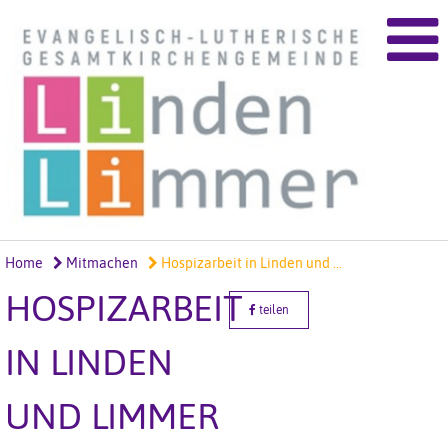
Home
Mitmachen
Hospizarbeit in Linden und ...
HOSPIZARBEIT
teilen
IN LINDEN
UND LIMMER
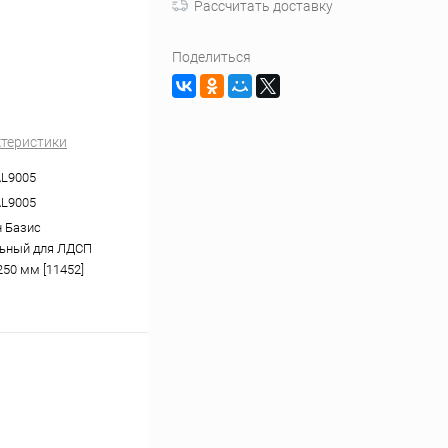
Рассчитать доставку
Поделиться
ктеристики
AL9005
AL9005
 Базис
льный для ЛДСП
250 мм [11452]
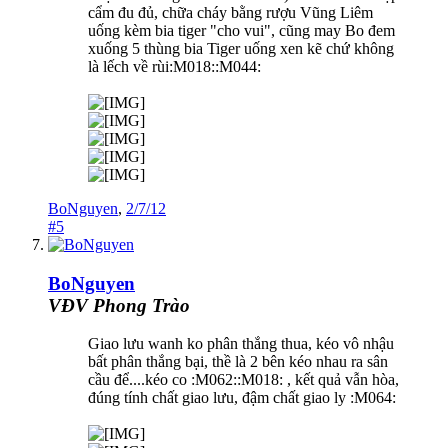
cẩm đu đủ, chữa cháy bằng rượu Vũng Liêm
uống kèm bia tiger "cho vui", cũng may Bo đem
xuống 5 thùng bia Tiger uống xen kẽ chứ không
là lếch về rùi:M018::M044:
BoNguyen
,
2/7/12
#5
BoNguyen
VĐV Phong Trào
Giao lưu wanh ko phân thắng thua, kéo vô nhậu
bất phân thắng bại, thề là 2 bên kéo nhau ra sân
cầu để....kéo co :M062::M018: , kết quả vẫn hòa,
đúng tính chất giao lưu, đậm chất giao ly :M064:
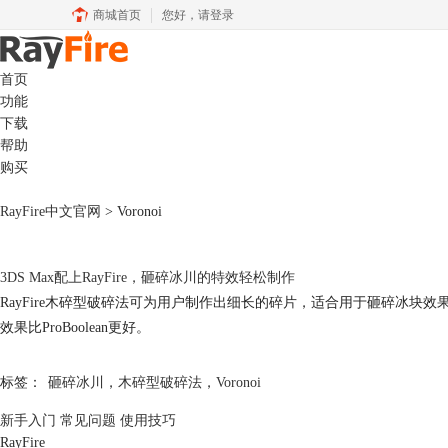
商城首页
您好，
请登录
首页
功能
下载
帮助
购买
RayFire中文官网
>
Voronoi
3DS Max配上RayFire，砸碎冰川的特效轻松制作
RayFire木碎型破碎法可为用户制作出细长的碎片，适合用于砸碎冰块效果的制
效果比ProBoolean更好。
标签：
砸碎冰川
，
木碎型破碎法
，
Voronoi
新手入门
常见问题
使用技巧
RayFire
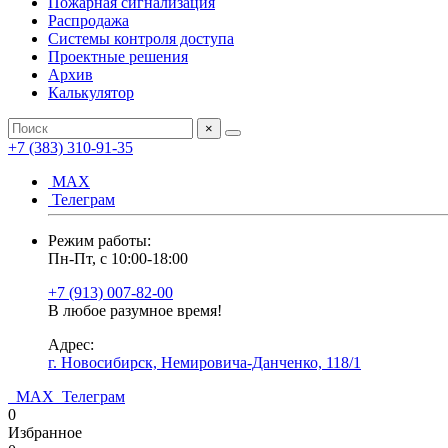
Пожарная сигнализация
Распродажа
Системы контроля доступа
Проектные решения
Архив
Калькулятор
×
+7 (383) 310-91-35
МАХ
Телеграм
Режим работы:
Пн-Пт, с 10:00-18:00
+7 (913) 007-82-00
В любое разумное время!
Адрес:
г. Новосибирск, Немировича-Данченко, 118/1
МАХ
Телеграм
0
Избранное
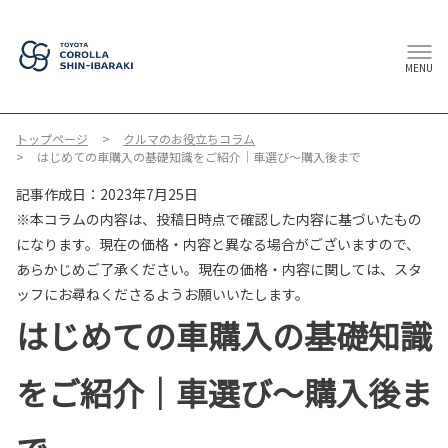
MENU
トップページ
クルマのお役立ちコラム
はじめての車購入の基礎知識をご紹介｜車選び～購入後まで
記事作成日：2023年7月25日
※本コラムの内容は、投稿日時点で確認した内容に基づいたもの
になります。現在の価格・内容と異なる場合がございますので、
あらかじめご了承ください。現在の価格・内容に関しては、スタ
ッフにお尋ねくださるようお願いいたします。
はじめての車購入の基礎知識
をご紹介｜車選び～購入後ま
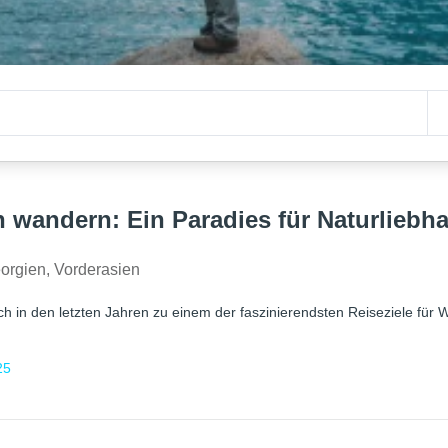
 wandern: Ein Paradies für Naturliebh
orgien
,
Vorderasien
ch in den letzten Jahren zu einem der faszinierendsten Reiseziele für 
25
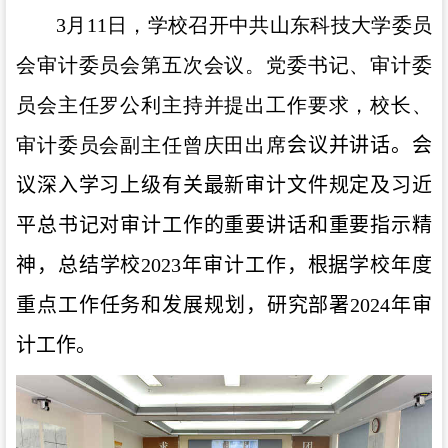
3月
11
日，学校召开中共山东科技大学委员
会审计委员会第五次会议。党委书记、审计委
员会主任罗公利主持并提出工作要求，校长、
审计委员会副主任曾庆田出席
会议并讲话。会
议深入学习上级有关最新审计文件规定及习近
平总书记对审计工作的重要讲话和重要指示精
神，总结学校
2023
年审计工作，根据学校年度
重点工作任务和发展规划，研究部署
2024
年审
计工作。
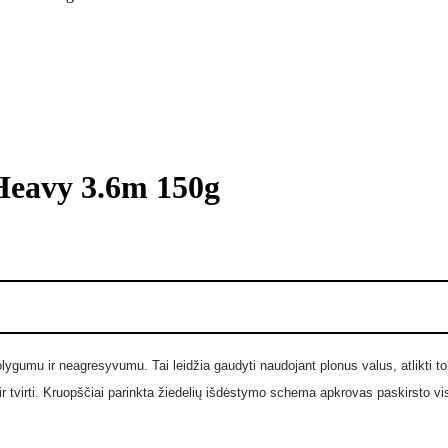
Heavy 3.6m 150g
tolygumu ir neagresyvumu. Tai leidžia gaudyti naudojant plonus valus, atlikti t
 ir tvirti. Kruopščiai parinkta žiedelių išdėstymo schema apkrovas paskirsto vis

WORK ITEM:
Please pull out every line of the listing above that contains the string "thắng". Uppercase and lowercase count as different.

RESPONSE:
Giao lưu wanh ko phân thắng thua, kéo vô nhậu
bất phân thắng bại, thề là 2 bên kéo nhau ra sân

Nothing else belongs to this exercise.